In response to the third point, the plaintiffs argued that their experts were no different than experts in Kumho Tire v. Carmichael, 526 U.S. 137 (1999), who were asked to determine the mechanism that caused the blowout of a tire. The Court gave this argument the back of its figurative hand, emphasizing, ". . . [I]n Kumho, there was no dispute about whether the tire had blown, only how it happened. . . . Here, by contrast, the parties dispute whether the secondary perforation has ever occurred. The experts thus begged the very question they were trying to answer." Id. (citations omitted).

And so the Court affirmed the exclusion of all three general causation experts. Next, the Court considered whether the plaintiffs could escape summary judgment despite the lack of expert causation testimony.

Affirmance of Summary Judgment for Defendants

Arguing that their cases could survive the exclusion of their experts, the plaintiffs "identif[ied] dicta from several cases suggesting that party admissions can sometimes substitute for expert testimony on general causation." Id. at *9-10. The plaintiffs proffered four categories of such supposed admissions:

  • Three short excerpts of emails authored by the defendant's employees that purportedly "admitted" that secondary perforation could occur. But the excerpts were from emails in which the employees "reported, without necessarily endorsing, adverse event reports," which, as a category, are "anecdotal, and thus of very limited probative value." Id.
  • One sentence from a PowerPoint presentation suggesting that spontaneous perforation could occur unrelated to insertion. The Court agreed with the District Court that, with no knowledge of the context in which the slide was presented or what was said at the meeting, and no details of any causes of the supposed secondary perforation, the excerpt could not substitute for expert testimony.
  • Testimony from the defendant's Global Medical Expert that "a perforation unrelated to insertion, rare as it may be . . . could happen." The Court held that "acknowledgment of the possibility of causation does not establish that causation is more likely than not, as the District Court correctly found." Id. at *11.
  • In 2014, the defendant changed the Mirena label to warn that perforation "may occur most often during insertion, although the perforation may not be detected until sometime later." The plaintiff's argued that this was an admission that secondary perforation could occur, but the Court observed that "the grammatical structure [of the warning was] cryptic at best," at most "suggest[ing] the hypothetical possibility of secondary perforation," and could not substitute for expert testimony. Id. at *11-12.
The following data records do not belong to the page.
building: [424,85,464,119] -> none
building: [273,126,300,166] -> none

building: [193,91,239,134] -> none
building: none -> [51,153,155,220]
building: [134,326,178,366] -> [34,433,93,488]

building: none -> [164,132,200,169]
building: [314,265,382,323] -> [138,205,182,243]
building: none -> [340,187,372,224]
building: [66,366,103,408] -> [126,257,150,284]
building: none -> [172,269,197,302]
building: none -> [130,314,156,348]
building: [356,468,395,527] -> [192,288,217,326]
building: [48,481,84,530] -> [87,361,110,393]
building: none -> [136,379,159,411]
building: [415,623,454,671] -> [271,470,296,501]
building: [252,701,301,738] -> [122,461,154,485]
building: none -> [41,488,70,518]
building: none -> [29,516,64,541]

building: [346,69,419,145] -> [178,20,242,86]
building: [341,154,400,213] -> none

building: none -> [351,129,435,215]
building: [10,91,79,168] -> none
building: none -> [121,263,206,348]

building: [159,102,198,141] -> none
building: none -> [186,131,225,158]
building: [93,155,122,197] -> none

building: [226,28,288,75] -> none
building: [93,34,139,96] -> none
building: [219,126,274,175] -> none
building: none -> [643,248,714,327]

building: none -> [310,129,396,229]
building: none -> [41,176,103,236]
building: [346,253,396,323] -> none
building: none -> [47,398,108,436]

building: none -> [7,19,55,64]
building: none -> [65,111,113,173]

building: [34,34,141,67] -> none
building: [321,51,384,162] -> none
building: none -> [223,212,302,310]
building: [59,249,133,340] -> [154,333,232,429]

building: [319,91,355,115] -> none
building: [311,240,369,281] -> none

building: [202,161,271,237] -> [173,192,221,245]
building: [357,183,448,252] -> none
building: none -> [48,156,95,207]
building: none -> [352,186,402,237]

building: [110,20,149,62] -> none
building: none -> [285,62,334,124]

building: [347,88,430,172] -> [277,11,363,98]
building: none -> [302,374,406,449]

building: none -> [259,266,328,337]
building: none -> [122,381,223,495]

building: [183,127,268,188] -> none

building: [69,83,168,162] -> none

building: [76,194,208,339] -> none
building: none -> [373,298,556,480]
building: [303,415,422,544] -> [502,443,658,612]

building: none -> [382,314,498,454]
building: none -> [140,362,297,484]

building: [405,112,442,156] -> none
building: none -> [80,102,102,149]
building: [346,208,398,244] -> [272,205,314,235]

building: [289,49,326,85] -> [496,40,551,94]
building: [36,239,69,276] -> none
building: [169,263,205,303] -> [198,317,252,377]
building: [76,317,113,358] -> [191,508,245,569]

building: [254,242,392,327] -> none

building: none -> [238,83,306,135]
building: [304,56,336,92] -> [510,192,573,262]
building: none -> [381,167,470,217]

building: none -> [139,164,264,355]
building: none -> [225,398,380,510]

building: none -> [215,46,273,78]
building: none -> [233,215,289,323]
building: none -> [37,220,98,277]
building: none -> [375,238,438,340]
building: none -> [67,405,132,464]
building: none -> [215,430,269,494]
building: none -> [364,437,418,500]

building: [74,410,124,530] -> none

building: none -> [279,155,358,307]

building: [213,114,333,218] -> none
And so, the Court held, "We need not reach the question of whether party admissions could ever substitute for expert testimony. Assuming arguendo that they could, the putative admissions proffered by Plaintiffs are simply not enough to establish general causation." Id. at *10. Summary judgment for the defendant affirmed.

Daubert embodies real standards. And the Rules of Evidence are more than suggestions. In this case, in the hands of a decisive District Court, both contributed to a decision that was unassailable on appeal. We will keep you posted on similar – and hopefully published – decisions.

This article is presented for informational purposes only and is not intended to constitute legal advice.